Selon l'art. 5 al. 1 lit d LACC, le juge du Tribunal de protection est compétent pour accorder le consentement aux actes du curateur.

2.2 En l'espèce, le recours porte exclusivement sur l'autorisation donnée par le Tribunal de protection aux curateurs du SPAd de requérir la radiation du droit d'habitation dont est titulaire le recourant sur la maison qu'il a vendue à des tiers en viager et dans laquelle il résidait antérieurement.

Tout d'abord, le fait que le Tribunal de protection se soit prononcé sur un tel sujet, dont l'impact juridique, comme l'impact psychologique potentiel sur le titulaire du droit, est important, par apposition d'un timbre humide sans que l'on discerne réellement ni les faits pertinents à la base de la décision, ni l'appréciation juridique effectuée, laisse songeur.
-----
*Consigne 1*. Citez de l'extrait tout le passage allant de « 2.2 En l'espèce, le » jusqu'à « il résidait antérieurement. ».
*Consigne 2*. Traduisez en anglais cette phrase de l'extrait : « Selon l'art. 5 al. 1 lit d LACC, le juge du Tribunal de protection est compétent pour accorder le consentement aux actes du curateur. »

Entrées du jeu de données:
-----
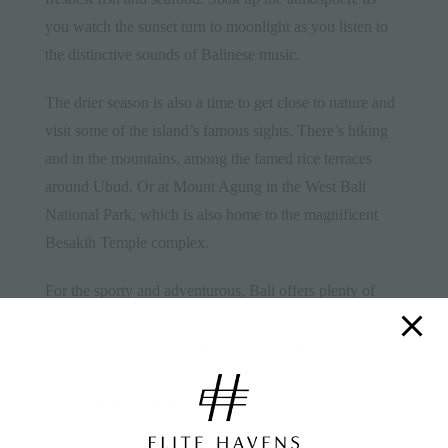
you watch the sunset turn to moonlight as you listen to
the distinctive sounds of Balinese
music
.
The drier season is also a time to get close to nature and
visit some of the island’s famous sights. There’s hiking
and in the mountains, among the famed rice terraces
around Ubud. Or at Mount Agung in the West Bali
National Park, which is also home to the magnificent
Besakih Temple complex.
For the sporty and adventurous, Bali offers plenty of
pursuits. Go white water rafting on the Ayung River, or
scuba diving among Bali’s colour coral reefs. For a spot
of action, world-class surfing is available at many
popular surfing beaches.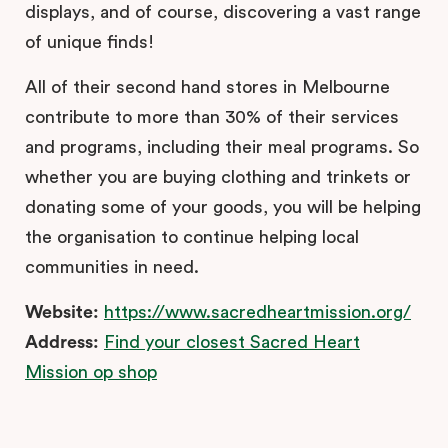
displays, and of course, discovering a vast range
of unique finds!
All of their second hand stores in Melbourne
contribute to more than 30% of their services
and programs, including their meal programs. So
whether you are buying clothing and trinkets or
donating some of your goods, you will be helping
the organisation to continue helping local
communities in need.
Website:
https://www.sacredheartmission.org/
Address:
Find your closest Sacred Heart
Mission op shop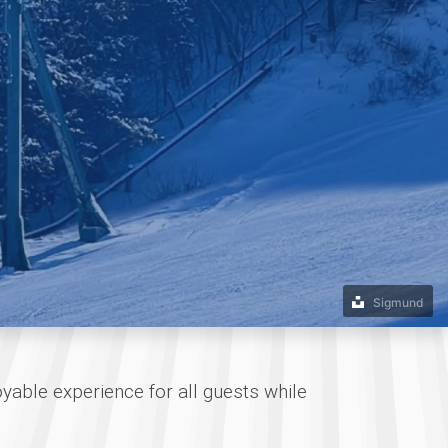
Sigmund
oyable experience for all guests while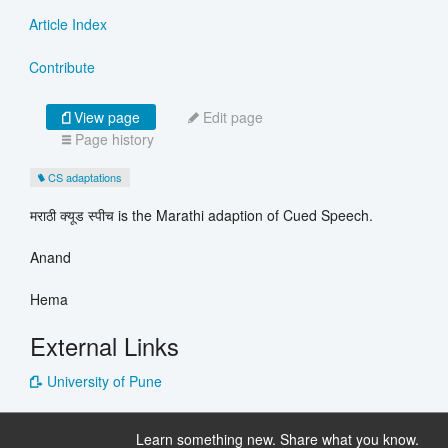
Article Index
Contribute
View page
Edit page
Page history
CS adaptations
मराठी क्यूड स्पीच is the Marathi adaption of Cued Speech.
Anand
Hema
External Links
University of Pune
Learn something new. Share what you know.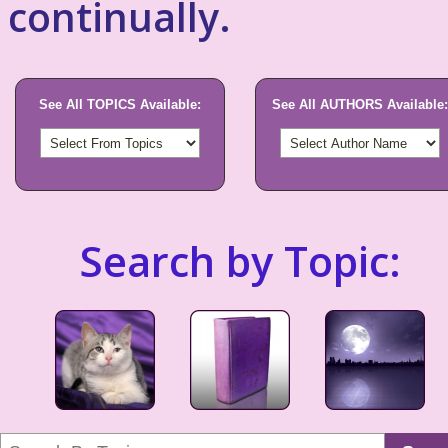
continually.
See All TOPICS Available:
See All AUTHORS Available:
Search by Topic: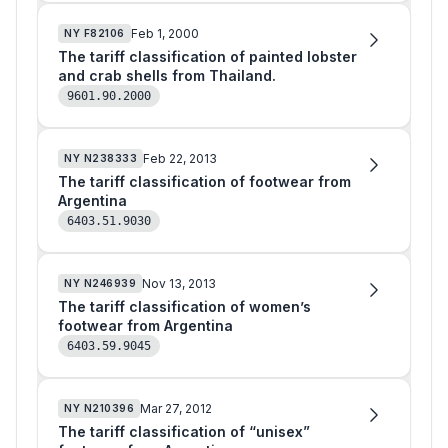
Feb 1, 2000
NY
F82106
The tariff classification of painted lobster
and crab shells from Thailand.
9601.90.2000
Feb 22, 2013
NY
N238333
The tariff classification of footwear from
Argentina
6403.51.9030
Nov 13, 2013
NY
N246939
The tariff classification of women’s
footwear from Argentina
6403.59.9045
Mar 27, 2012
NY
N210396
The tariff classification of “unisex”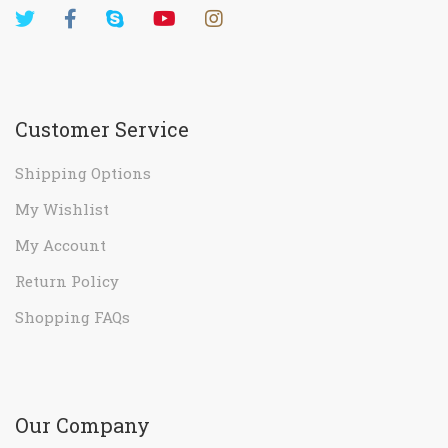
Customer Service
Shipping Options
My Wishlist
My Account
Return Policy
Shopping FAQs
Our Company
-----
*Réponse 1*.
2.2 En l'espèce, le recours porte exclusivement sur l'autorisation donnée par le Tribunal de protection aux curateurs du SPAd de requérir la radiation du droit d'habitation dont est titulaire le recourant sur la maison qu'il a vendue à des tiers en viager et dans laquelle il résidait antérieurement.

*Réponse 2*. Under Art. 5 para. 1 let. d LACC, the judge of the Protection Court has jurisdiction to grant consent to the acts of the curator.